━━ DATA RECORDS ━━

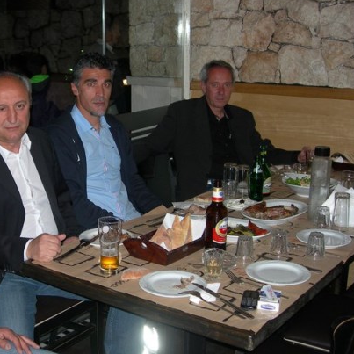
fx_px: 636
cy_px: 164
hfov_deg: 30.7
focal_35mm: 55
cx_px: 98
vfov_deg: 31.1
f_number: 2.8
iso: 66
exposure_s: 1/60.1
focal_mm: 7.8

━━━

THE PROBLEM → Exact copy, no images: rewrite the entire listing above.

WRITTEN ANSWER →
fx_px: 636
cy_px: 164
hfov_deg: 30.7
focal_35mm: 55
cx_px: 98
vfov_deg: 31.1
f_number: 2.8
iso: 66
exposure_s: 1/60.1
focal_mm: 7.8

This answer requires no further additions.